→ Tâche demandée 1:
Répondez à ces questions d'après l'extrait sur la pédagogie asiatique :
(a) Quel ouvrage comparatif a servi de point de départ aux articles précédents ?
(b) Quels sont les deux rôles que les Japonais et les Chinois attribuent à la maison ?
(c) À quel âge l'extrait situe-t-il l'âge de la « raison » ?
→ Tâche demandée 2: Recopiez, s'il vous plaît, le passage de l'extrait sur la pédagogie asiatique qui commence à « Quel rôle joue » et se termine à « de cette croyance. ».

→ Extrait à lire:
_____

Pédagogie d’ailleurs : l'ASIE 5/5

Tu me dis, j'oublie.

Tu m'enseignes, je me souviens.
Tu m'impliques, j'apprends.

(Benjamin Franklin)



À partir de l'ouvrage comparatif, The Learning Gap, les articles précédents ont permis de tracer un chemin entre des pédagogies traditionnelles américaines e t asiatiques et la pédagogie Waldorf, dégageant un certain nombre de points remarquables : l'implication des élèves dans l'école, l'organisation des cours, l'étude collective de la leçon. Reste à faire un rapide tour d'horizon de l'environnement pédagogique.

 Quel rôle joue le cadre familial dans la tradition scolaire asiatique ?


Dans les pays asiatiques, chaque élève a sa place à la maison pour faire son travail, en fonction de l’espace : un bureau ou un coin de table, réservé même ‘symboliquement’ pour les devoirs et rien d’autre. Ces familles sont persuadées que la première responsabilité de leurs enfants est de s’appliquer, avec tout le sérieux dont ils sont capables, au travail scolaire. La vie de maison s'organise autour de cette croyance.

À chacun son métier !

Les Japonais et les Chinois font une différence assez nette entre les fonctions de l’école et celles de la maison. Les écoles reçoivent la tâche de développer les compétences académiques et sociales requises pour intégrer la vie en société, tandis que la maison apporte son soutien à l'enseignement et garantit un environnement émotionnel sain pour l’enfant. Ainsi, parents et enseignants travaillent-ils ensemble, sans pour autant empiéter sur leurs rôles respectifs.

D’ailleurs, jusqu’à l’âge de la ‘raison’, à savoir 6-7 ans, les parents se préoccupent peu de préparer leurs enfants pour l’école, et même bien au contraire ! À chacun son métier !

_____

→ Jeu de données:
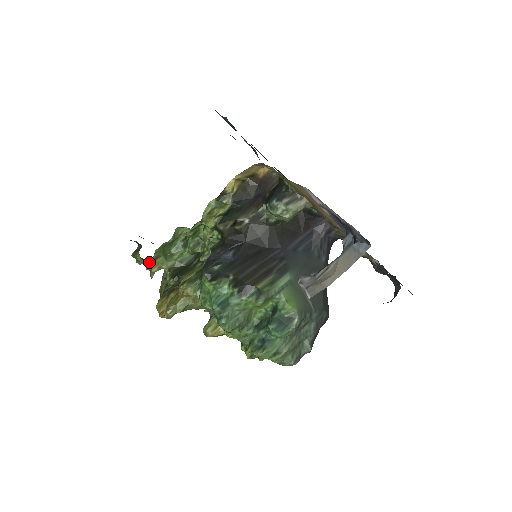
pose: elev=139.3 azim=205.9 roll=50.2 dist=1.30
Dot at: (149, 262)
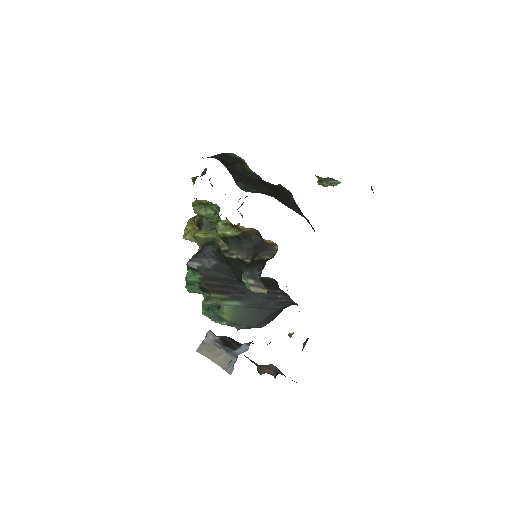
Dot at: occluded
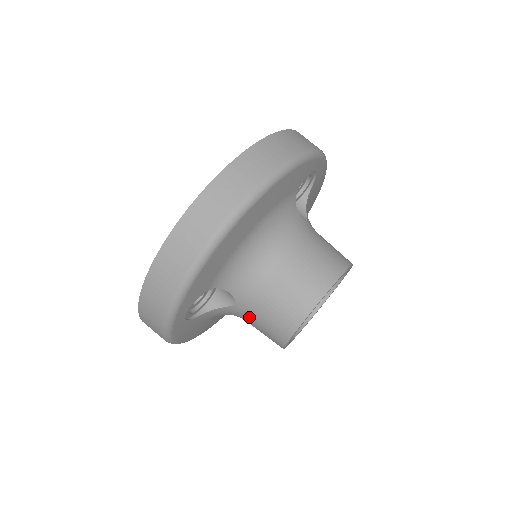
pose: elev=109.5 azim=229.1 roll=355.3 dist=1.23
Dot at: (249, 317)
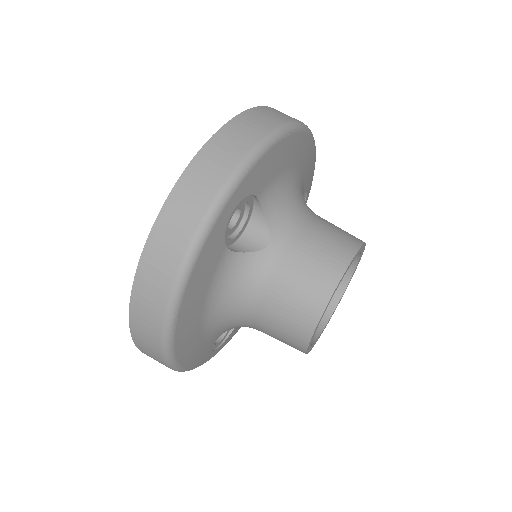
Dot at: (282, 267)
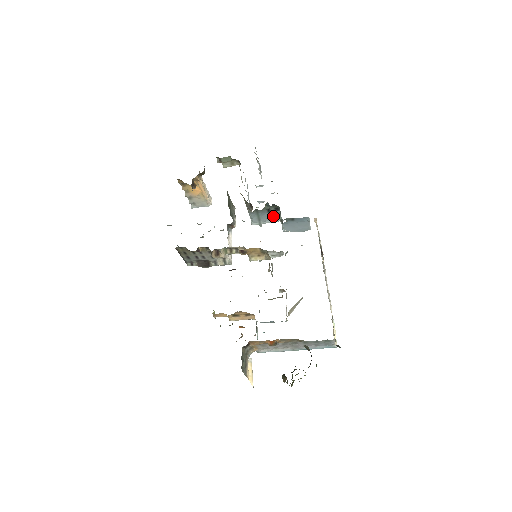
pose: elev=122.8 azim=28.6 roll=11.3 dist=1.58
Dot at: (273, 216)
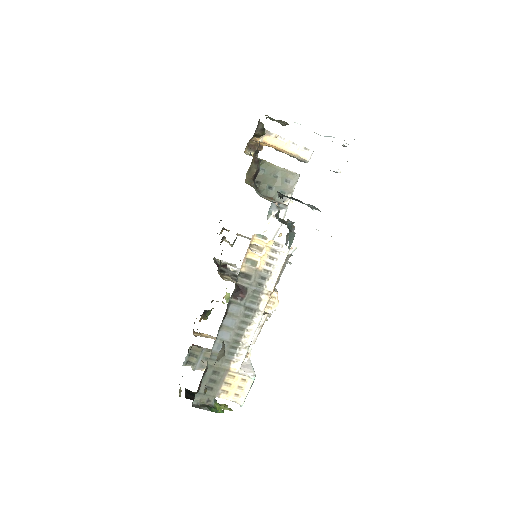
Dot at: occluded
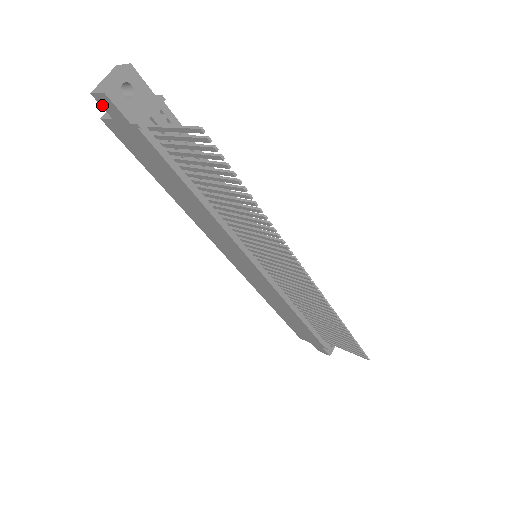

_____

→ Réponse complète 1:
(a) The Learning Gap.
(b) La maison apporte son soutien à l'enseignement et garantit un environnement émotionnel sain pour l'enfant.
(c) À 6-7 ans.

→ Réponse complète 2:
Quel rôle joue le cadre familial dans la tradition scolaire asiatique ?


Dans les pays asiatiques, chaque élève a sa place à la maison pour faire son travail, en fonction de l’espace : un bureau ou un coin de table, réservé même ‘symboliquement’ pour les devoirs et rien d’autre. Ces familles sont persuadées que la première responsabilité de leurs enfants est de s’appliquer, avec tout le sérieux dont ils sont capables, au travail scolaire. La vie de maison s'organise autour de cette croyance.